Missouri state employees would not receive a pay raise in the fiscal year starting July 1 under the budget awaiting action by Governor Jay Nixon (D), but it would pay for a look at how they’re paid.
The proposal includes $300,000 to pay for a study of the total compensation Missouri state workers receive, compared to that of workers in other states and the private sector.
Many of the state’s workers are in the district of Jefferson City Senator Mike Kehoe (R), who thinks that study would help make the argument for raises.
“We would like to be able to go with a good business case to our colleagues from the rest of the state to show them why our state employees need a better compensation package,” said Kehoe.
He hopes the study will be paid for this year.
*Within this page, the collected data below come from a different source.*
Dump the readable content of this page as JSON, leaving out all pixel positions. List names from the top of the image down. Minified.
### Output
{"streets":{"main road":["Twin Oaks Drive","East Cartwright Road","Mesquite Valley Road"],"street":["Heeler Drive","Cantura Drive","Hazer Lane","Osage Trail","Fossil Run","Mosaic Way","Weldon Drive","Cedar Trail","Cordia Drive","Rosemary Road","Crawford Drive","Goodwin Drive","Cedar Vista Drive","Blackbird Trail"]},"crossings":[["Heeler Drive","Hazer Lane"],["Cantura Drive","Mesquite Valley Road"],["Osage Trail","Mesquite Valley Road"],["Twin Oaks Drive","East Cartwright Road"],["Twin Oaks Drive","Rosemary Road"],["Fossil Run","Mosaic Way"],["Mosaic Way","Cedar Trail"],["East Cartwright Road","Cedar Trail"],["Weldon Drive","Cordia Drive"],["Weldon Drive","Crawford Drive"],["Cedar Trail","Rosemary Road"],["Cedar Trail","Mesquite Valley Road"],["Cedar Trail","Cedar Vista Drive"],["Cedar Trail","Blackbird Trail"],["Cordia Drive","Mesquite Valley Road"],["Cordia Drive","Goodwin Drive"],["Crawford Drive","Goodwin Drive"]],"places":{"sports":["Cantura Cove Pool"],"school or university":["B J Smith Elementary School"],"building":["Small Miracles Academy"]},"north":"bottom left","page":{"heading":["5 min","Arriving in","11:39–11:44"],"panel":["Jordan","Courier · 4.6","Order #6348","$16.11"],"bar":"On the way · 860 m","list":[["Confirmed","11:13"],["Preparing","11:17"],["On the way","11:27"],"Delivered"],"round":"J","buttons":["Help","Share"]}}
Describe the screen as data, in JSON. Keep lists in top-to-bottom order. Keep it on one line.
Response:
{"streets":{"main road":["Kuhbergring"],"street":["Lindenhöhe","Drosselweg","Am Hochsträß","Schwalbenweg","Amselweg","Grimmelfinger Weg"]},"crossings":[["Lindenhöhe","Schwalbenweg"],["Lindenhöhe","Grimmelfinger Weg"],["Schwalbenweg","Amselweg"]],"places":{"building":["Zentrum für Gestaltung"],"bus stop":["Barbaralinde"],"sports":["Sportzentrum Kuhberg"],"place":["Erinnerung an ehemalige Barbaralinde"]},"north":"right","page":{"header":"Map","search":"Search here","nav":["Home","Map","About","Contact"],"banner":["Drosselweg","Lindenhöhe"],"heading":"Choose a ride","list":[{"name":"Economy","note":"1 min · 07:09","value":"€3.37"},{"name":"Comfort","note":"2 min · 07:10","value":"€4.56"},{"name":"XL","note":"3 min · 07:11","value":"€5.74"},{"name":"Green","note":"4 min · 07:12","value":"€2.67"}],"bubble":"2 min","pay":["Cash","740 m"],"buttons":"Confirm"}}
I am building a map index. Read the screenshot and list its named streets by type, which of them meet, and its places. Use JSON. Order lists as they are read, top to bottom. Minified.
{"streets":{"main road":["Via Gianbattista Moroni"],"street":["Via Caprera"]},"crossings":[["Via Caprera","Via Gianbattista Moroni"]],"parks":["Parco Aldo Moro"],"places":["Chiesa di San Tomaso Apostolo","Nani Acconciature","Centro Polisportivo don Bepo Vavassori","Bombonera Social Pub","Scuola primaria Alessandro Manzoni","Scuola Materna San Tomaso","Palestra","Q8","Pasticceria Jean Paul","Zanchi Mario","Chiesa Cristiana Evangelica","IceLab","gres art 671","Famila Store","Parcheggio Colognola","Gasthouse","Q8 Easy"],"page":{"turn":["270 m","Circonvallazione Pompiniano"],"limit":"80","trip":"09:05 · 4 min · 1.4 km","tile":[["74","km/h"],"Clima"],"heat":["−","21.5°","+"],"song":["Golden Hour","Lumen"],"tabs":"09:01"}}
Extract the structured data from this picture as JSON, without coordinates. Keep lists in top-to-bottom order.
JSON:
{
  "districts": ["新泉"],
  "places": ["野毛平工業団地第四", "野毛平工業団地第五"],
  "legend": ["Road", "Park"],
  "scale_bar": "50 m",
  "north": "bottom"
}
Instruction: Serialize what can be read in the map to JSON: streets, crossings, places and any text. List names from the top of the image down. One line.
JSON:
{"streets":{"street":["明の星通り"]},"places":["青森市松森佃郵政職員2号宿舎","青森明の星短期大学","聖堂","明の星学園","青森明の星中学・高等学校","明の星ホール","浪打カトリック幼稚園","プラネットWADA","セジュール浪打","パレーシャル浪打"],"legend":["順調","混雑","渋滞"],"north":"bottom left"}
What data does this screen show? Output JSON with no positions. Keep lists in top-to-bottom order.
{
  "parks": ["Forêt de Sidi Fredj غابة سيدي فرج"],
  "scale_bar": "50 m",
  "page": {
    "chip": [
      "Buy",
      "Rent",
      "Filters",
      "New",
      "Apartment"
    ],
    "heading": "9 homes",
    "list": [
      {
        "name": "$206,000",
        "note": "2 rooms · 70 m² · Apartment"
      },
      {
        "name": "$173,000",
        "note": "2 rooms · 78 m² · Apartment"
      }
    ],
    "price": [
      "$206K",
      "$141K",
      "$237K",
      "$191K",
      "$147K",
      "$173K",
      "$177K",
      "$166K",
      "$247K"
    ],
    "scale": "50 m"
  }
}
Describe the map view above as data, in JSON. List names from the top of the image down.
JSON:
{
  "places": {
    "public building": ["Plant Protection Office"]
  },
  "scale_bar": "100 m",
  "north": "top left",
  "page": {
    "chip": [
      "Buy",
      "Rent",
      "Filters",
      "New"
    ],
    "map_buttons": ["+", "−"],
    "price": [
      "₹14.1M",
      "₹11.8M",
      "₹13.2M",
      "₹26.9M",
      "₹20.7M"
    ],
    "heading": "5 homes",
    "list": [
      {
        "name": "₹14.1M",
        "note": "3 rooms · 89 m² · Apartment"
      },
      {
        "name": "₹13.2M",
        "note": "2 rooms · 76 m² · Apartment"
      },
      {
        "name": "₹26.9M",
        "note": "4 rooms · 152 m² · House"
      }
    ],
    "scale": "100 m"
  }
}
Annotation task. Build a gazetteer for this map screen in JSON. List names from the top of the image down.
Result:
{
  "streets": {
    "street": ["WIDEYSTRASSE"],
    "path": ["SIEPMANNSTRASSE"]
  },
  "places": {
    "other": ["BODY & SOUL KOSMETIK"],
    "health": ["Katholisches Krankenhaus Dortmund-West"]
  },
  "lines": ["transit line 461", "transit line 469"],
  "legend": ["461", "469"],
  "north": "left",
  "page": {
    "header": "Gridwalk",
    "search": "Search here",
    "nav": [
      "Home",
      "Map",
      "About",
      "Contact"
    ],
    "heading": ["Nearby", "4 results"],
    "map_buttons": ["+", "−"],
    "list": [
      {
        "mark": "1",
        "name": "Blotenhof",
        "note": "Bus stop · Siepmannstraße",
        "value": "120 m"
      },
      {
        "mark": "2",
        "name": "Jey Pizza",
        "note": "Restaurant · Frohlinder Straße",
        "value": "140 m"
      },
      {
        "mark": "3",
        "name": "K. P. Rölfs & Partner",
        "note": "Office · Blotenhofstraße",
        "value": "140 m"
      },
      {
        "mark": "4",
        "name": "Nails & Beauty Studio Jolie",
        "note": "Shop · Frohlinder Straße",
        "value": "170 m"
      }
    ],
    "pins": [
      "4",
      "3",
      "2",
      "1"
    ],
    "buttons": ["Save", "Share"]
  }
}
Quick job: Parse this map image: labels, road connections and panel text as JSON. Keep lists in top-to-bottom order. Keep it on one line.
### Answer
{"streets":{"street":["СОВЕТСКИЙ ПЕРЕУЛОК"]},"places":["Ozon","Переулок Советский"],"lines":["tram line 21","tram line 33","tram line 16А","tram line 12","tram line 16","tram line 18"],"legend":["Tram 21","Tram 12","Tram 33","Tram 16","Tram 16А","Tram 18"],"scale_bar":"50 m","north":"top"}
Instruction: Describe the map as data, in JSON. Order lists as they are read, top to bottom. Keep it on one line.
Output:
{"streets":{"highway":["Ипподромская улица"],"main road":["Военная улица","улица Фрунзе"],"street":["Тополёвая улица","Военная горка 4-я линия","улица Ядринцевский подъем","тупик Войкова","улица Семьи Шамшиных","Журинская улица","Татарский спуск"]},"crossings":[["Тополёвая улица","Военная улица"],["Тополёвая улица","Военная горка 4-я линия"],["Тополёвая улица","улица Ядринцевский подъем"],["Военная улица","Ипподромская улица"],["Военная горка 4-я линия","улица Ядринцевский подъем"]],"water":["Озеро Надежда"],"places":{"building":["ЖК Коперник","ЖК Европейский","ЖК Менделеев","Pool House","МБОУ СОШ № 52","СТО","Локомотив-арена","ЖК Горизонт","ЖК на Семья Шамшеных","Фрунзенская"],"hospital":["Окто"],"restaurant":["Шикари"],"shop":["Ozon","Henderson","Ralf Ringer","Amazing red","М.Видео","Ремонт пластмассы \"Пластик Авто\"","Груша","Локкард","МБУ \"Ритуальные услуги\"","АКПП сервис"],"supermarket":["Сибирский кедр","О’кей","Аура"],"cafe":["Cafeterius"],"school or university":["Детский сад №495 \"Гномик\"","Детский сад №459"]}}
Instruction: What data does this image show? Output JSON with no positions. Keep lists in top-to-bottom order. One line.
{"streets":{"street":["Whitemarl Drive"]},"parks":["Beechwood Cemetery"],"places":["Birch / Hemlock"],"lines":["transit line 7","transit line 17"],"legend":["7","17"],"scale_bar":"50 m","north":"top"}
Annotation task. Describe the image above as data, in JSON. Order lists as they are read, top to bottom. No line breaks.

Nixon vetoed it last year.
Kehoe says Missouri needs to compete with other states and the private sector, especially for highly technical jobs, many of which the state struggles to keep filled.
“We want to be able to try to, again, provide a career path for state employees so they understand what a career with the state can be like, and make it a career,” Kehoe told reporters.
Missouri generally ranks near the lowest in pay for state employees among the 50 states, but Kehoe says that’s only one measurement.
“Looking how we rank in our peer group – other states of population and size of government, etcetera. Budgets that we have – I also think that will be an interesting piece to look at,” said Kehoe.
Kehoe believes money could be found for pay raises without raising revenue through a long-term plan of using technology and attrition to create smaller, more efficient workforces.
“Slowly but surely right-size your workforce and you can use the savings from that to reinvest in the workforce that’s left, giving them piece of mind in what a career path looks like with the State of Missouri,” said Kehoe.